Çelik, "Türkiye'nin 4 milyon ton pamuğa ihtiyacı var, 2 milyon tonunu üretiyor. Bu arazide bu stratejik ürün, tekstilin ham maddesi pamuğun üretimini artıracak önlemler almak gerekiyor. Pamuk üretimiyle ilgili aldığımız önlemlerle göreceksiniz önümüzdeki yıl 2,5 veya 3 milyon ton olarak gerçekleşecek. Yani pamukta 500 bin veya 1 milyon ton civarında artış gerçekleşecek." açıklamasında bulundu.

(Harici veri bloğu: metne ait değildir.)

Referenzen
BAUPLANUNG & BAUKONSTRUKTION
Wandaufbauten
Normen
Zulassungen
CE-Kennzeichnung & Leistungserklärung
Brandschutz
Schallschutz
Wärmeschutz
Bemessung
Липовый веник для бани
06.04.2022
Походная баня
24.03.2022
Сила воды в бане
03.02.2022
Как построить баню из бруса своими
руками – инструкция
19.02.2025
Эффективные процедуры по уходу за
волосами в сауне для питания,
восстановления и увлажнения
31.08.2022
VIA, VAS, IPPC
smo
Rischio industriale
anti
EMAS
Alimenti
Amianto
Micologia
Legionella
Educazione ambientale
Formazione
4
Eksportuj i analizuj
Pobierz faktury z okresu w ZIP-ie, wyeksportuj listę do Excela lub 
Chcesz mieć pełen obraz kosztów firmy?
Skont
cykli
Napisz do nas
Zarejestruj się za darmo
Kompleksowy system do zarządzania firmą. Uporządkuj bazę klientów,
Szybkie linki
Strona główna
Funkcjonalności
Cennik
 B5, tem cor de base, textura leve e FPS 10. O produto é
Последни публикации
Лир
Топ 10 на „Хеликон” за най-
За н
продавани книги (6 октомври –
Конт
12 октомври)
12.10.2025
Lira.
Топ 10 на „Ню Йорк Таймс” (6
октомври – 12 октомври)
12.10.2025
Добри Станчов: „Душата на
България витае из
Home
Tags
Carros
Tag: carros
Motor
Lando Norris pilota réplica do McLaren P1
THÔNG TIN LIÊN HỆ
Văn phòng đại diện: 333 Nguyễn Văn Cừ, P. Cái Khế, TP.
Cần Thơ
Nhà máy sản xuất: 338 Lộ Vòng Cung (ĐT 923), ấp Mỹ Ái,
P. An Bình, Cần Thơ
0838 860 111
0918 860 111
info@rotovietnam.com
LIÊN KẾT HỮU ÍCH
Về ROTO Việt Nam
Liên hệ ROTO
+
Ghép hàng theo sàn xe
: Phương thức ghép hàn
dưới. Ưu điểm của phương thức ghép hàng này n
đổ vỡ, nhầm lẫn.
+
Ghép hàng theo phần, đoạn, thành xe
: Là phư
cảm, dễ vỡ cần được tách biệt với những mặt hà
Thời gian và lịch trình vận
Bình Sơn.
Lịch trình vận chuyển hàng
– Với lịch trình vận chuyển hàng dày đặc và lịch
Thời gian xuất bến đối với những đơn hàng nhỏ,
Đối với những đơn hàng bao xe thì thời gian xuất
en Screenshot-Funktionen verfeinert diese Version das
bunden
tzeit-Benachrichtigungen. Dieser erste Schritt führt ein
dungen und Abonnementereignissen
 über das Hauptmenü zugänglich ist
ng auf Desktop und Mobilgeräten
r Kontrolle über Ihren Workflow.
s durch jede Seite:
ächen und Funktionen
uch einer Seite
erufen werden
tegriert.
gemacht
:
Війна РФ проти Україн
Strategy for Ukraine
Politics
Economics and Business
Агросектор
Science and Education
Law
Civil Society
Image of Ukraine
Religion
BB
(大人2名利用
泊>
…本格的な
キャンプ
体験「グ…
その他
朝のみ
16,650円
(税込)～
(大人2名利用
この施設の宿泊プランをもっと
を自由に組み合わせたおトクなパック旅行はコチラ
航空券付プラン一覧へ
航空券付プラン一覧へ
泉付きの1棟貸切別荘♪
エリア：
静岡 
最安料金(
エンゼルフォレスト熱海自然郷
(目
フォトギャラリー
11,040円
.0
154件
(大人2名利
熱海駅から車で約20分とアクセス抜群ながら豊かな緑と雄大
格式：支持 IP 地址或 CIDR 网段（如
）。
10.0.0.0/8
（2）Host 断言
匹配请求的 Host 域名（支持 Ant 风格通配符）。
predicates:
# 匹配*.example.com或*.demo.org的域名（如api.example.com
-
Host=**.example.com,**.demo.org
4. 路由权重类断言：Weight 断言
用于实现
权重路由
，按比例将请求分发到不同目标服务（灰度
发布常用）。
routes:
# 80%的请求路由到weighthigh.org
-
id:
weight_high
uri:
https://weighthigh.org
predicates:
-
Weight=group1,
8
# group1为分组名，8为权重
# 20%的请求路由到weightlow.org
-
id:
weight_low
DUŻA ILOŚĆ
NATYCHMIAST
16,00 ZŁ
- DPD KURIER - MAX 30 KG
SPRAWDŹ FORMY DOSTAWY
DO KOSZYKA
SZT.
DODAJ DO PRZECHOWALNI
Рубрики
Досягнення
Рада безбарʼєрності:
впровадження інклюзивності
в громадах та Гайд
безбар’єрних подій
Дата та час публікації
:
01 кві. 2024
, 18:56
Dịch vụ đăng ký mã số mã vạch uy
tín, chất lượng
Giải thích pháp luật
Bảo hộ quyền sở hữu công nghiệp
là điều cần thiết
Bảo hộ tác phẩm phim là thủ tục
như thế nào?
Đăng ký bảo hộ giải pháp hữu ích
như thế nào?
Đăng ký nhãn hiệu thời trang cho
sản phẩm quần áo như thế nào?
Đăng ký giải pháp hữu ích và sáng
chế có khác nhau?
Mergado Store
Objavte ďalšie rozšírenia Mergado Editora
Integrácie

Tarımda kimyasallardan arınmak gerektiğini belirten Çelik, şunları anlattı:

"Bununla ilgili çalışmaları da başlattık. Gübre ve ilaçla ilgili bir iki hafta sonra Milli Tarım Projesi dediğimiz hayvancılık ve bitkisel üretim ayağını takviye edecek önemli çalışmaları gündeme koyacağız. Tahmin ediyorum ki 2017 ortalarında atılması gereken birçok adım atılmış olacak ve kendi kendine çarkı döndürecek hızlı bir mekanizmanın işlemeye başladığını hep beraber görmüş olacağız. Hububatta tohum sorunumuz yok. Üretiyoruz ve bunları kullanıyoruz. Sebze ve meyvede sıkıntımız var. Çok büyük ölçüde değil. Orada da ciddi üretimimiz var. Şimdi bu alandaki tohumları da hububat gibi üretip o seviyeye ulaşmak istiyoruz. Tohumu ihracat eden, ithalat eden bir ülkeyiz. Şu anda tohumla ilgili kamuoyunda dedikodu mahiyetindeki konular doğru değil."

- "Hesap sorup da haklı çıkarsa siyaseti bırakırım"

Çelik, hakkında birçok yazı yazıldığını ifade etti.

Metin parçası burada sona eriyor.